We paid a little visit to SRAM’s World HQ in Chicago to get a close up look at the new XX1 11-speed mountain bike group, and here are the pics. Plus, we have some updated info on how the cassette mounts, and how they crammed an extra cog on there without making an ultra-narrow chain.
UPDATED: Pic of the Driver Body added at bottom.
The new single-ring XX1 crankset is a simple thing of beauty. Sure, only having to deal with one ring opens a few doors to play with the way the ring mounts, but hopefully the design foreshadows future XX groups. The spider curves and angles, looking very similar to Red, but it’s the backside that’s the real looker…
Bolts thread directly into the chainring, just like XX. The spider is shaped to push the chainring in the right rotation as you pedal, taking a bit of the stress off the bolts. On the forward facing edge, though, it’s open, making ring swaps quick and easy. Just unbolt it, rotate the ring forward and pull it over the spider and crankarm. Reverse the process and you’re rolling again with, pardon the brand speak, just the right gear.
The alternating thin and thick teeth keep the chain in place with minimal lateral movement. It peeled off as easy as ever, but there was only enough side-to-side wiggle to accommodate movement across the cassette’s range. It really does seem like it should negate the need for a chainguide.
The XX1 crankset uses a 76mm BCD in case you’re wondering.
The chain looked pretty much the same as their standard chains if slightly chunkier in appearance. It certainly didn’t seem any more narrow.
Likewise, the XX1 trigger shifter looks more or less the same as the XX one save for graphics. And there’s no front shifter.
Grip Shift will also be offered, but it, along with the rear derailleur weren’t on hand for inspection. All of these are officially prototype “non rideable samples” that supposedly varied a bit from final production, but in ways you won’t notice by looking at them. In other words, we couldn’t weigh them because they may not be representative of the final product. Since the U.S. development team was tied up with the new Red when this project started, the entire XX1 project was run in their German offices. The U.S. group still handles graphics for it, but at the moment, what you see here is the sum total of XX1 parts they have in the U.S.
The XX1 cassette takes their one-piece machining to new levels. Other than the back plate, all cogs are machined from a single piece of steel.

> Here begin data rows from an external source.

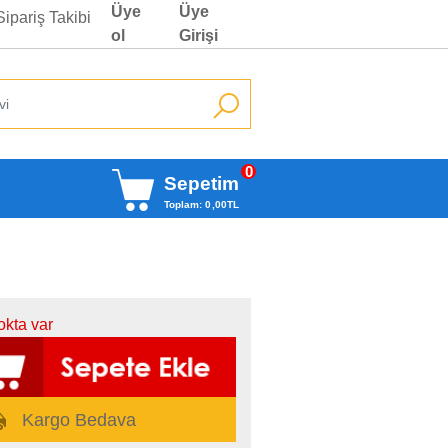
Üye
Üye
Sipariş Takibi
ol
Girişi
0
Sepetim
Toplam:
0
,00
TL
okta var
Kargo Bedava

Even the smallest 10T cog is part of the whole!
In order to get 11 normally spaced cogs to fit on a hub, SRAM got creative in several ways. First, they redesigned the freehub body. Called the Driver Body (sadly, they didn’t have an example of this on hand either), it’s a stepped design that gets smaller under the smaller cogs.
The inner “tube” part of the cassette is now the lock ring. Or, more accurately, the cassette itself is the lock ring. The grooves on the very back section slide onto the Driver Body much the same way a typical cassette slides onto a freehub body, except there’s no single small groove that forces the cassette into one place. The threads directly behind those grooves are what thread the cassette onto the Driver Body. The front of the cassette is grooved to accept a standard lockring tool, which is how you tighten it onto the hub.
By eliminating the lock ring, they gained about 1.5mm on the outside edge. According to our tech rundown with DT Swiss, their 11-speed hubs allowed an extra 1.8mm of freehub width. That puts the total at about 3.3mm, not quite enough to add another cog, so…
…SRAM dished the 42T cog (which serves as the backplate) to follow the contour of the spoke angle a bit and take advantage of otherwise wasted space. Brilliant.
Each cassette takes 90 minutes or so to machine. Here’s what the original Red cassette looks like through the stages:
The new Red and the XX/XX1 cassettes get additional machining between the cogs to help clear debris and save more weight.
Until you see it in person, it’s hard to visualize just how big a 42T cassette is. It’s big.
SRAM’s MTB drivetrain product manager snapped this photo for us. It’s the Driver Body’s main assembly, but there’s a smaller part that extends beyond the bearing that’s visible here. This is from a DT hub, not a SRAM one, and possibly pre-production since it does have the one smaller flange at the back end.